Action potentials recorded from the ab3 sensilla of 'Δhalo' (Df(2L)dp-79b/Dp(2;2)dppd21) flies show complete absence of large amplitude spikes when challenged with insect repellent odorants DEET, IR3535 or picaridin.
The synthetic deletion created using Df(2L)dp-79b and Dp(2;2)dppd21 recombined onto the same chromosome (see FBrf0173068 and FBrf0159257) deletes Or22a and Or22b, resulting in antennal olfactory receptor neuron ab3A losing its odorant response. This genetic background is referred to as "Δab3A".
Animals homozygous for the synthetic deletion created using Df(2L)dp-79b and Dp(2;2)dppd21 combined on to the same chromosome (see FBrf0173068 and FBrf0159257) constitute the 'empty neuron system', in which antennal olfactory receptor neuron ab3A loses its odorant response.
Animals homozygous for the synthetic deletion called "Δhalo" (in which Df(2L)dp-79b and Dp(2;2)dppd21 are recombined onto the same chromosome) have abnormal antennal electrophysiology: the ab3A neurons are unresponsive to a large panel of odours, in contrast to wild type. The ab3B neurons in the mutant flies show an odour response spectrum similar to that of wild-type flies, except that the response to pentyl acetate is greater than that of controls. Some mutant ab3A neurons show a low level of activity that consists largely of bursts of action potentials. These bursts typically contain 3 or 4 action potentials, with an interspike interval of 14 +/- 0.8 ms and occur at approximately 10 second intervals in the absence of odour stimulation. The frequency of bursts increases during responses of the neighbouring ab3B neuron, but the overall frequency of firing is still very low. All other neuronal classes in large basiconic sensilla of the antenna appear normal, as judged by testing them with the odours against which they normally respond most strongly. The ab3A neurons in "Δhalo" animals target the DM2 glomerulus as occurs in wild-type animals and there are no gross abnormalities in projections.

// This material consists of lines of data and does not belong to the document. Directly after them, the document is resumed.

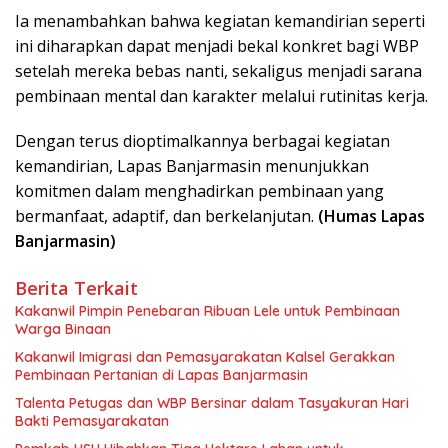
Ia menambahkan bahwa kegiatan kemandirian seperti
ini diharapkan dapat menjadi bekal konkret bagi WBP
setelah mereka bebas nanti, sekaligus menjadi sarana
pembinaan mental dan karakter melalui rutinitas kerja.
Dengan terus dioptimalkannya berbagai kegiatan
kemandirian, Lapas Banjarmasin menunjukkan
komitmen dalam menghadirkan pembinaan yang
bermanfaat, adaptif, dan berkelanjutan.
(Humas Lapas
Banjarmasin)
Berita Terkait
Kakanwil Pimpin Penebaran Ribuan Lele untuk Pembinaan
Warga Binaan
Kakanwil Imigrasi dan Pemasyarakatan Kalsel Gerakkan
Pembinaan Pertanian di Lapas Banjarmasin
Talenta Petugas dan WBP Bersinar dalam Tasyakuran Hari
Bakti Pemasyarakatan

Embryos homozygous for the synthetic deletion termed "Δ(halo)" (in which Df(2L)dp-79b and Dp(2;2)dppd21 are recombined onto the same chromosome) fail to exhibit cytoplasmic clearing of lipid droplets. The physical parameters of droplet motion are altered in these mutants; in phase II of clearing, the stall forces are altered in both plus-end and minus-end directed motion, resulting in unbalanced forces. This leads to a net plus-end directed transport of the droplets.

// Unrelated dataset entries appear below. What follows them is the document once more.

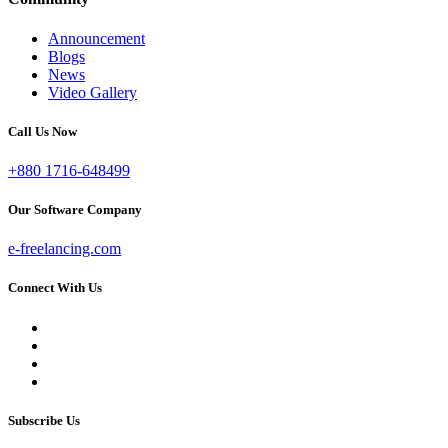
Announcement
Blogs
News
Video Gallery
Call Us Now
+880 1716-648499
Our Software Company
e-freelancing.com
Connect With Us
Subscribe Us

The injection of halocGa RNA into embryos homozygous for "Δ(halo)" (in which Df(2L)dp-79b and Dp(2;2)dppd21 are recombined onto the same chromosome) partially rescues the cytoplasmic lipid drop clearing phenotype seen in these embryos. When embryos are injected in phase II, noticeable clearing is observed towards the end of phase II. and clouding fails to occur near the injection site.